**TASK DESCRIPTION**
Could each entry be returned exactly as it appears?

**INFORMATION GIVEN**
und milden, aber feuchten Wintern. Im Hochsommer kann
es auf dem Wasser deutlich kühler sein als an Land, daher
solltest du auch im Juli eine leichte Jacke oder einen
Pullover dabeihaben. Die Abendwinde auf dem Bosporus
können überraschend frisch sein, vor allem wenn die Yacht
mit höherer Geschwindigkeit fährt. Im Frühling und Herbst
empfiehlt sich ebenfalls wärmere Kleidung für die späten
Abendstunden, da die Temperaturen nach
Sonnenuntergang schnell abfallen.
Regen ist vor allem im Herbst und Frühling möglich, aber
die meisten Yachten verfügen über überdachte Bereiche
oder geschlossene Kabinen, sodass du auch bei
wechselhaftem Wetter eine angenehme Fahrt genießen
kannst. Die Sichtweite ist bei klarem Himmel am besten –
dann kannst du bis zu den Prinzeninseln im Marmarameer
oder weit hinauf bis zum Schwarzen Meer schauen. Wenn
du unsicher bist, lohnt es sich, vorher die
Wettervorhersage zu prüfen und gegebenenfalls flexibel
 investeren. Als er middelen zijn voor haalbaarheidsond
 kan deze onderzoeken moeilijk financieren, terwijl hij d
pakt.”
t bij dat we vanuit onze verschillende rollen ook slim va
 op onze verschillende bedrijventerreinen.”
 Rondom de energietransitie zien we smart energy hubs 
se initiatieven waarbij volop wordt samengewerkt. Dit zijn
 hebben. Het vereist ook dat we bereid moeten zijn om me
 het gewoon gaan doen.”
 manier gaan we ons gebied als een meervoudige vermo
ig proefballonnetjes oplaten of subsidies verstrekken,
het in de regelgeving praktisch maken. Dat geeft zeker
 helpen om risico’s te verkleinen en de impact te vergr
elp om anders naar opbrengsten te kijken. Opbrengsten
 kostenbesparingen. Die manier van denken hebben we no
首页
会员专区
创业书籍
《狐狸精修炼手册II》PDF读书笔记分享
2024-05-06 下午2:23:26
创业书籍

**OUTPUT BELOW**
und milden, aber feuchten Wintern. Im Hochsommer kann
es auf dem Wasser deutlich kühler sein als an Land, daher
solltest du auch im Juli eine leichte Jacke oder einen
Pullover dabeihaben. Die Abendwinde auf dem Bosporus
können überraschend frisch sein, vor allem wenn die Yacht
mit höherer Geschwindigkeit fährt. Im Frühling und Herbst
empfiehlt sich ebenfalls wärmere Kleidung für die späten
Abendstunden, da die Temperaturen nach
Sonnenuntergang schnell abfallen.
Regen ist vor allem im Herbst und Frühling möglich, aber
die meisten Yachten verfügen über überdachte Bereiche
oder geschlossene Kabinen, sodass du auch bei
wechselhaftem Wetter eine angenehme Fahrt genießen
kannst. Die Sichtweite ist bei klarem Himmel am besten –
dann kannst du bis zu den Prinzeninseln im Marmarameer
oder weit hinauf bis zum Schwarzen Meer schauen. Wenn
du unsicher bist, lohnt es sich, vorher die
Wettervorhersage zu prüfen und gegebenenfalls flexibel
 investeren. Als er middelen zijn voor haalbaarheidsond
 kan deze onderzoeken moeilijk financieren, terwijl hij d
pakt.”
t bij dat we vanuit onze verschillende rollen ook slim va
 op onze verschillende bedrijventerreinen.”
 Rondom de energietransitie zien we smart energy hubs 
se initiatieven waarbij volop wordt samengewerkt. Dit zijn
 hebben. Het vereist ook dat we bereid moeten zijn om me
 het gewoon gaan doen.”
 manier gaan we ons gebied als een meervoudige vermo
ig proefballonnetjes oplaten of subsidies verstrekken,
het in de regelgeving praktisch maken. Dat geeft zeker
 helpen om risico’s te verkleinen en de impact te vergr
elp om anders naar opbrengsten te kijken. Opbrengsten
 kostenbesparingen. Die manier van denken hebben we no
首页
会员专区
创业书籍
《狐狸精修炼手册II》PDF读书笔记分享
2024-05-06 下午2:23:26
创业书籍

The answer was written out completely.